What is ‘about right’ for percentage fees?

A recent study by Grant Thornton found that the current annual cost of retail investment is 2.56 per cent. This figure includes initial advice and ongoing investment fees as well as platform and fund costs.

In theory, if a client invests their full allowance into an Isa every year for 20 years and obtains 5 per cent a year growth, he/she ends would end up with £536,258 before fees. But if levies of 2.56 per cent a year are factored in, the amount they would get back reduces by nearly £140,000 to £397,603. That is quite an impact. 

Of course, investing is not free. There are many costs, all of which can vary. Fund choice and frequency of trading clearly has an impact.

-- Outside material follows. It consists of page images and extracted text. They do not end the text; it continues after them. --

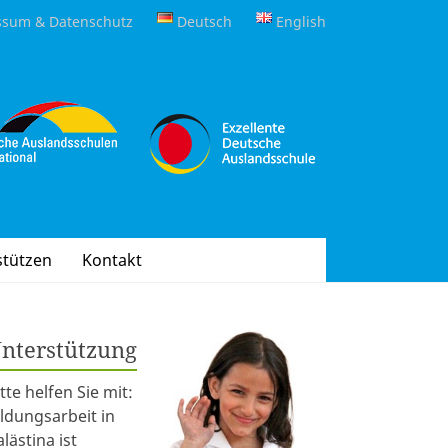
ssum & Datenschutz
Deutsch
English
stützen
Kontakt
nterstützung
itte helfen Sie mit:
ildungsarbeit in
alästina ist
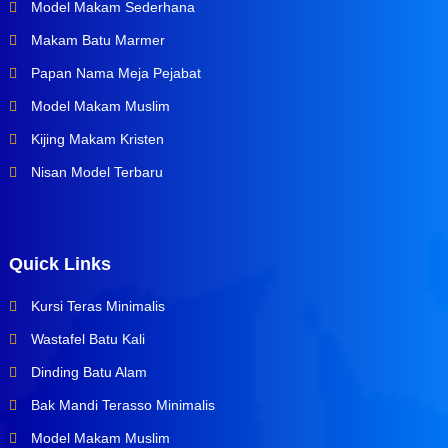
Model Makam Sederhana
Makam Batu Marmer
Papan Nama Meja Pejabat
Model Makam Muslim
Kijing Makam Kristen
Nisan Model Terbaru
Quick Links
Kursi Teras Minimalis
Wastafel Batu Kali
Dinding Batu Alam
Bak Mandi Terasso Minimalis
Model Makam Muslim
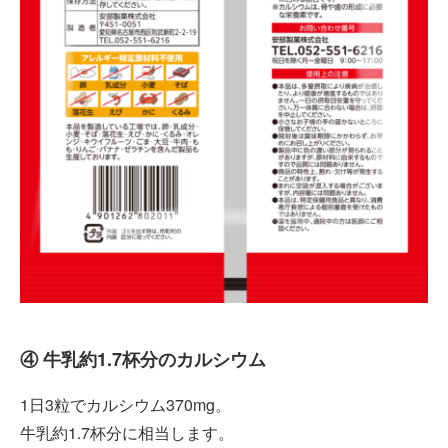
④ 牛乳約1.7杯分のカルシウム
1日3粒でカルシウム370mg。
牛乳約1.7杯分に相当します。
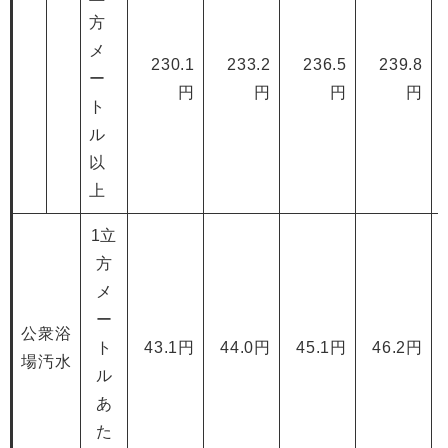
方
メ
230.1
233.2
236.5
239.8
ー
円
円
円
円
ト
ル
以
上
1立
方
メ
ー
公衆浴
ト
43.1円
44.0円
45.1円
46.2円
場汚水
ル
あ
た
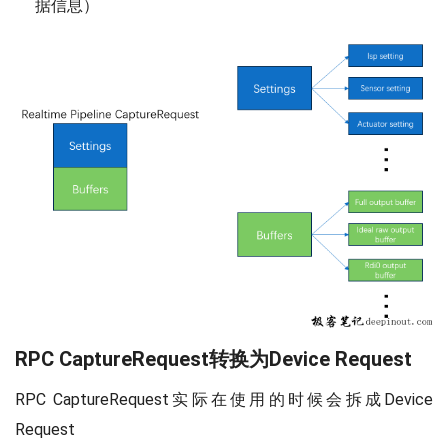
据信息）
RPC CaptureRequest转换为Device Request
RPC CaptureRequest实际在使用的时候会拆成Device
Request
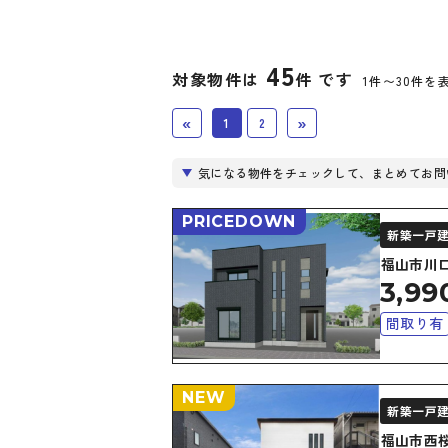
45
対象物件は
件 です
1件〜30件を
«
»
1
2
気になる物件をチェックして、まとめてお問
PRICEDOWN
新築一戸
福山市川
3,99
間取り有
南面バル
オール電
NEW
新築一戸
福山市西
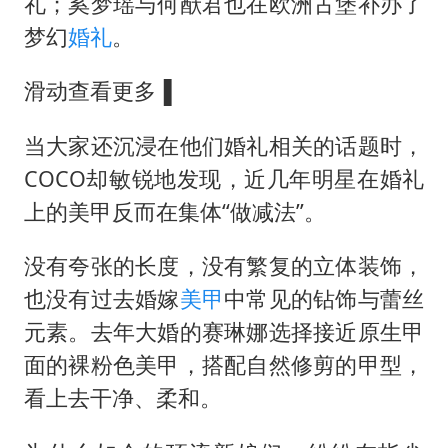
外交部发言人就广岛核爆81周年等答记者问
礼；奚梦瑶与何猷君也在欧洲古堡补办了
梦幻
婚礼
。
首次证实！“胶球”存在
感觉全东北都在等7号
滑动查看更多▐
泰国一女公务员妆容引争议 本人回应
当大家还沉浸在他们婚礼相关的话题时，
U17国足1分钟轰2球
COCO却敏锐地发现，近几年明星在婚礼
80后女柜员逆袭成4200亿银行副行长
上的美甲反而在集体“做减法”。
27岁女子成组织卖淫集团主犯被通缉
没有夸张的长度，没有繁复的立体装饰，
奋进开新局 实干挑大梁
也没有过去婚嫁
美甲
中常见的钻饰与蕾丝
元素。去年大婚的赛琳娜选择接近原生甲
面的裸粉色美甲，搭配自然修剪的甲型，
看上去干净、柔和。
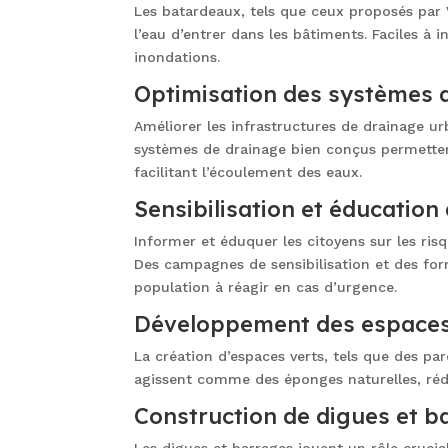
Les batardeaux, tels que ceux proposés pa
l’eau d’entrer dans les bâtiments. Faciles à i
inondations.
Optimisation des systèmes 
Améliorer les infrastructures de drainage ur
systèmes de drainage bien conçus permettent
facilitant l’écoulement des eaux.
Sensibilisation et éducation
Informer et éduquer les citoyens sur les ris
Des campagnes de sensibilisation et des for
population à réagir en cas d’urgence.
Développement des espaces
La création d’espaces verts, tels que des pa
agissent comme des éponges naturelles, rédui
Construction de digues et b
Les digues et barrages jouent un rôle crucial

And initial and ongoing advice fees are probably going to be influenced by the size of a client’s investment and the complexity of the required strategy – larger pots generally mean more work for an adviser. 

However, platform costs are less impacted by these factors. A pure platform service is, at its heart, an administration service. In general, a platform does not make judgement calls on how clients should invest their money, or how that investment should be managed to return maximum value. It provides tools for others to use in doing that, keeps and manages records and completes transactions to order.

Most platforms in the advised market charge a percentage fee. The reality though, is that it does not cost 10 times as much to service a £500,000 portfolio as it does to service a £50,000 one.

It is equally true that a £5,000 portfolio does not have a 10th of the costs of a £50,000 pot. 

Smaller investors benefit with a percentage fee – even a tiered percentage fee – but only because they are being subsidised by larger investors. On the other hand, flat fees mean that clients cover their own costs for the services they use. 

Rerunning that example again of a client investing £15,240 a month year into an Isa with 5 per cent a year growth. If we assume the platform part of the overall investment cost is 35 basis points (bps), which platform specialists The Lang Cat suggests is a reasonable average in today’s market, replace that with a fixed fee platform charge of £7.50 per month and keep all other costs the same at a total of 2.21 per cent, the client could have £411,294 after 20 years. This is at least £13,000 more than with the percentage fee. 

Some people dismiss flat-fee platforms, arguing that they cannot be profitable and you get what you pay for. Some believe 35 bps is “about right”. But what price is 35 bps? Depending on the portfolio size, the price of the platform service might be £5, £30, £500 or £3,000. Which of those prices is ‘about right’? 

The cost of servicing a portfolio is not directly related to its value. Percentage-based platforms can only deliver the levels of service required in 2016 on the back of £30 a year revenue on an Isa because other investors are paying much more.